Pages

Rabu, 01 Desember 2010

Tanah Warisan - S H Mintarja

AWAN yang kelabu mengalir dihanyutkan oleh angin yang kencang ke Utara. Segumpal bayangan yang kabur melintas di atas sebuah halaman rumah yang besar. Kemudian kembali sinar matahari memancar seolah-olah menghanguskan tanaman yang liar di atas halaman yang luas itu.
Seorang perempuan tua berjalan tertatih menuruni tangga pendapa rumahnya. Kemudian memungut beberapa batang kayu yang dijemurnya di halaman. Sekalikali ia menggeliat sambil menekan punggungnya.
Dengan telapak tangannya yang kisut dihapusnya keringat yang menitik di keningnya.
Hem, perempuan itu berdesah.
Kalau saja mereka masih ada di rumah ini. perempuan itu kini berdiri tegak.
Ditengadahkan wajahnya kelangit, dan dilihatnya matahari yang telah melampaui di atas kepalanya.

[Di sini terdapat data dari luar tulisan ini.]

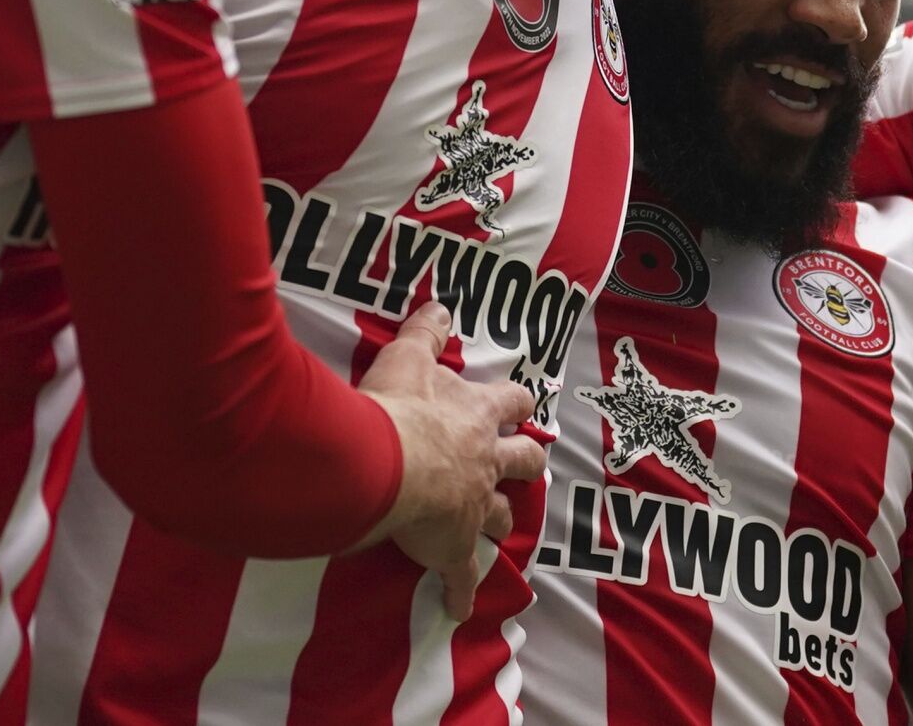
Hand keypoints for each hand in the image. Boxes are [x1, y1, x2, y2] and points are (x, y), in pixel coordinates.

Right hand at [358, 303, 546, 618]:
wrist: (384, 465)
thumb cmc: (396, 409)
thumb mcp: (407, 357)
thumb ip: (425, 331)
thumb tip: (439, 303)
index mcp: (477, 417)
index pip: (512, 404)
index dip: (517, 404)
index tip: (522, 407)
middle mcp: (485, 461)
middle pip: (524, 462)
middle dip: (527, 463)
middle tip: (528, 466)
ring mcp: (472, 507)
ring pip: (500, 517)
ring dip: (498, 521)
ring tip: (497, 527)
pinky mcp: (451, 547)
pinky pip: (460, 576)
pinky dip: (461, 592)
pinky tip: (459, 609)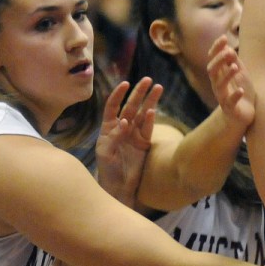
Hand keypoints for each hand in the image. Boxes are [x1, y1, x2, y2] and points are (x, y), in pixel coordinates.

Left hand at [95, 78, 162, 207]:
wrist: (119, 186)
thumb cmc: (107, 169)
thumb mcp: (106, 152)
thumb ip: (115, 136)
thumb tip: (125, 122)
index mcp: (108, 127)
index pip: (113, 106)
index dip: (118, 94)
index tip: (126, 83)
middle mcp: (122, 128)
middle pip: (131, 106)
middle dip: (139, 92)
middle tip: (148, 80)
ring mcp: (134, 134)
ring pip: (142, 114)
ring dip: (150, 101)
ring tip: (158, 88)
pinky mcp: (144, 142)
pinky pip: (148, 128)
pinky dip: (150, 119)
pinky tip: (152, 110)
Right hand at [207, 35, 254, 127]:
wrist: (243, 116)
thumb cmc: (240, 92)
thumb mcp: (240, 74)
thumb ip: (234, 62)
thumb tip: (229, 48)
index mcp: (219, 75)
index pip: (213, 59)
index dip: (216, 48)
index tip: (224, 38)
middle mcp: (218, 85)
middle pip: (212, 71)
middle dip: (219, 60)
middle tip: (229, 51)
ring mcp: (223, 97)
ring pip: (220, 85)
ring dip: (227, 75)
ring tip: (235, 67)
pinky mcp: (230, 109)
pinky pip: (230, 102)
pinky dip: (235, 95)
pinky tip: (240, 90)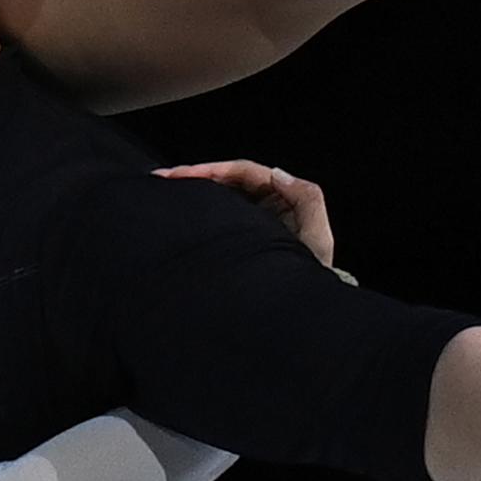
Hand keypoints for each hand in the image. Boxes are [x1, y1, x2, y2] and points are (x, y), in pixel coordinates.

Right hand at [154, 158, 332, 266]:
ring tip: (163, 186)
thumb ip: (307, 199)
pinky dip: (197, 208)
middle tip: (164, 176)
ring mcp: (251, 220)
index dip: (212, 169)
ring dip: (193, 188)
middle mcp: (267, 205)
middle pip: (227, 179)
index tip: (183, 173)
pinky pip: (216, 214)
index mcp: (283, 199)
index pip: (243, 174)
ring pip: (219, 194)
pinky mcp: (239, 237)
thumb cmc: (309, 277)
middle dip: (195, 174)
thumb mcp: (317, 238)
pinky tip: (178, 207)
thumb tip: (277, 173)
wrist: (296, 312)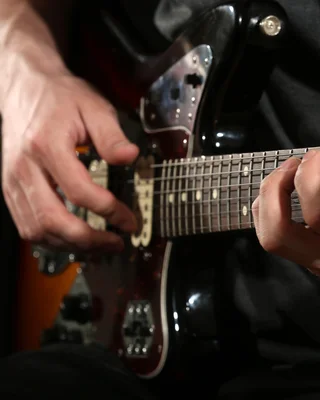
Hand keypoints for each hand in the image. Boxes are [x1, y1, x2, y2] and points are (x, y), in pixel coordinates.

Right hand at [1, 69, 138, 251]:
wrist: (23, 87)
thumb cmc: (59, 97)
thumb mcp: (93, 107)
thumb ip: (112, 135)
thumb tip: (130, 157)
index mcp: (46, 146)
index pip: (80, 192)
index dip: (109, 211)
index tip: (129, 220)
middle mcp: (24, 168)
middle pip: (53, 220)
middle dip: (88, 239)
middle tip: (116, 243)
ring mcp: (12, 180)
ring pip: (36, 230)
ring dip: (71, 245)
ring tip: (100, 246)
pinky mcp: (10, 188)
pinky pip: (27, 225)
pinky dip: (52, 239)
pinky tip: (75, 239)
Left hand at [252, 98, 319, 278]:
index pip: (316, 214)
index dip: (306, 176)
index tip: (315, 153)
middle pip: (277, 236)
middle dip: (272, 193)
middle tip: (289, 165)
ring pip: (276, 244)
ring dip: (268, 206)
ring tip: (284, 178)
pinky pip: (290, 245)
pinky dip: (280, 217)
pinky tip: (291, 195)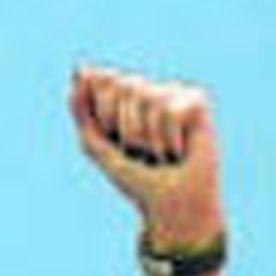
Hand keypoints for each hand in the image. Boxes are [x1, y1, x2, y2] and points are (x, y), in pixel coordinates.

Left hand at [69, 64, 221, 250]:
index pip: (105, 80)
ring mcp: (174, 93)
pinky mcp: (197, 101)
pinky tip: (178, 151)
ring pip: (149, 98)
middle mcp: (150, 90)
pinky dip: (168, 140)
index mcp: (125, 99)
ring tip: (159, 154)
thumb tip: (78, 70)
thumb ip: (82, 111)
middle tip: (139, 151)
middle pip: (126, 85)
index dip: (105, 115)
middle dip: (126, 127)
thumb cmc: (136, 178)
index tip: (115, 140)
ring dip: (147, 139)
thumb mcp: (98, 147)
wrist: (168, 205)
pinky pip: (171, 111)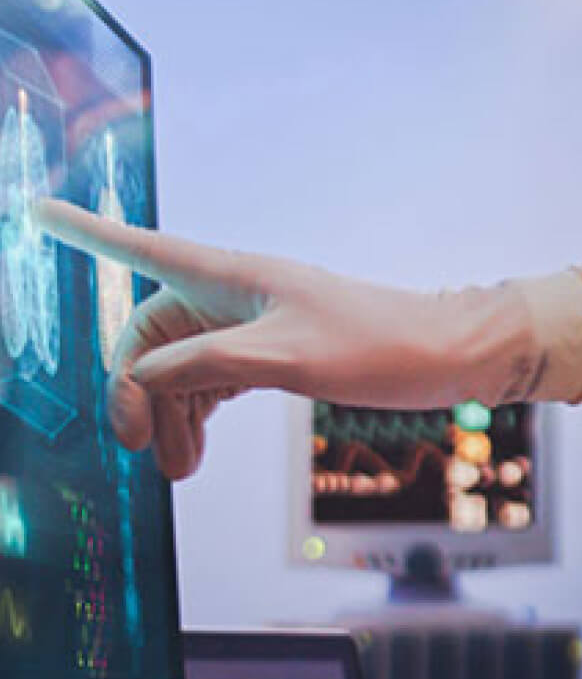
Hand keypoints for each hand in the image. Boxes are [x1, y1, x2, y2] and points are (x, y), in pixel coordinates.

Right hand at [36, 199, 581, 478]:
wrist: (445, 356)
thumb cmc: (378, 347)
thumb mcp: (286, 358)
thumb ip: (205, 362)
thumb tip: (139, 376)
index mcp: (235, 275)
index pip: (144, 247)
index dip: (86, 232)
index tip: (34, 208)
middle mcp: (237, 293)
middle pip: (153, 332)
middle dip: (136, 390)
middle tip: (139, 449)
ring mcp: (255, 324)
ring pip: (183, 364)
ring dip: (169, 414)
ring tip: (176, 470)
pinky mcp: (276, 351)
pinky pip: (214, 378)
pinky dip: (198, 414)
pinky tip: (192, 451)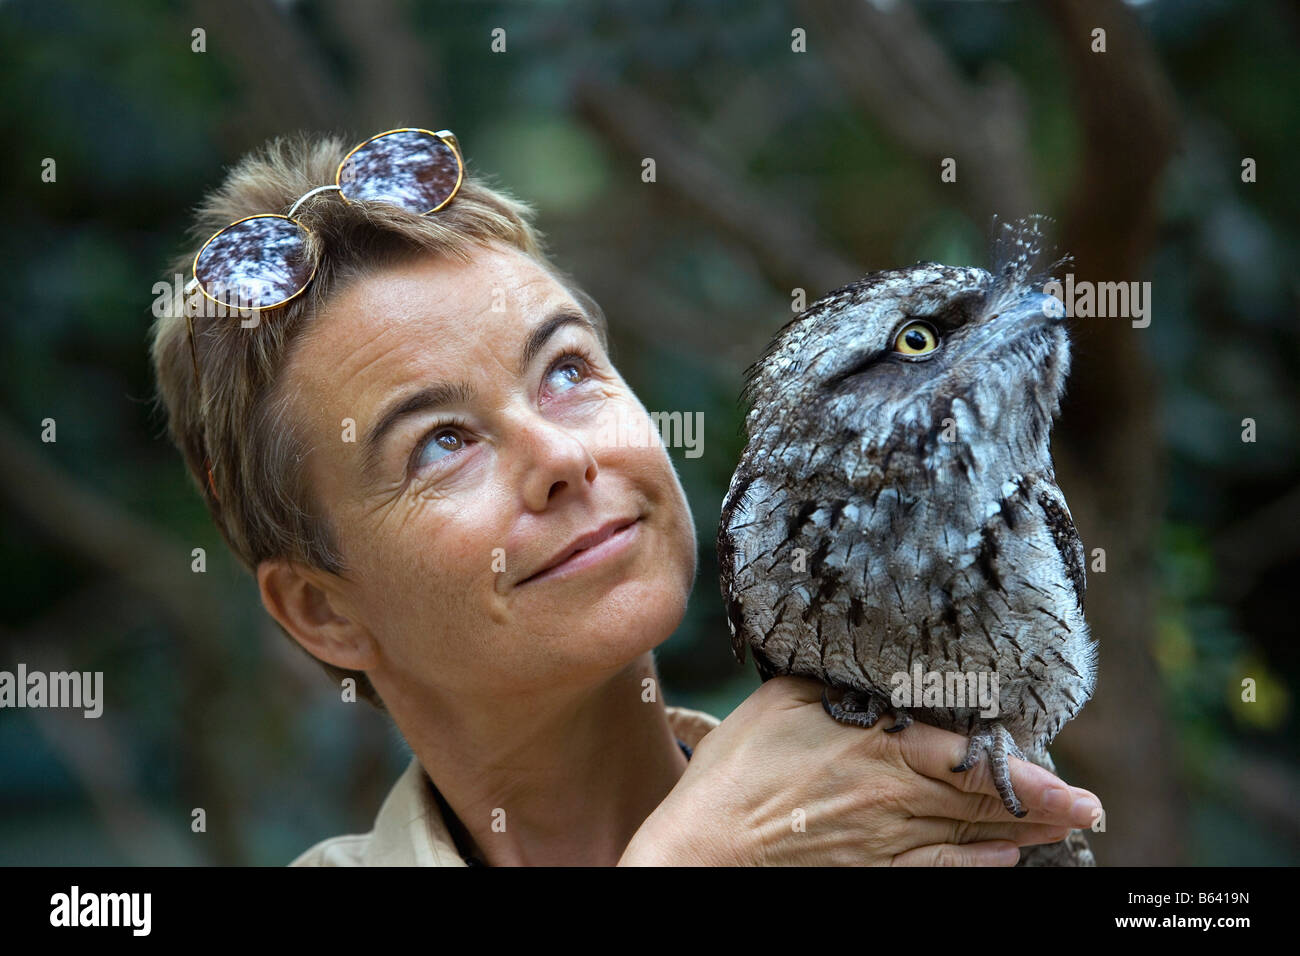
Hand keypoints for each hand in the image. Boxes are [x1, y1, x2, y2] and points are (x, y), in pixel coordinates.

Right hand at [621, 675, 1101, 865]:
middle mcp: (894, 799)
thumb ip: (839, 685)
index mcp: (879, 750)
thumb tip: (873, 670)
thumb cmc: (738, 768)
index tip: (1068, 777)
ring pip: (970, 839)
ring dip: (1023, 834)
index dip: (1025, 772)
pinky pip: (938, 872)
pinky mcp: (869, 871)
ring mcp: (885, 843)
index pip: (969, 761)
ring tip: (1066, 830)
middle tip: (1090, 808)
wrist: (708, 846)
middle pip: (982, 803)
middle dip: (1045, 806)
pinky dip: (978, 867)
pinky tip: (1005, 860)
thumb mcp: (783, 699)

Tanpa sadar, diedarkannya pandangan matanya berkeliling. Keningnya berkerut ketika dilihatnya halaman rumahnya yang menjadi liar karena tidak terpelihara. Rumah besar yang kotor dan rusak. Kandang yang kosong dan lumbung yang hampir roboh.
Perempuan itu menarik nafas dalam-dalam. Kemudian kembali ia membungkukkan punggungnya, memungut beberapa batang kayu bakar yang dijemurnya di halaman. Ketika perempuan itu melihat seseorang berjalan di lorong depan regol halamannya, maka ia mencoba menganggukkan kepalanya sambil tersenyum.
Tetapi orang itu memalingkan wajahnya, dan berjalan semakin cepat.
Hem, sekali lagi perempuan tua itu berdesah. Di pandanginya orang itu sampai hilang dibalik dinding halaman rumah sebelah. Sejenak kemudian dengan langkah yang berat perempuan itu melangkah masuk ke rumahnya yang kotor dan rusak, langsung pergi ke dapur.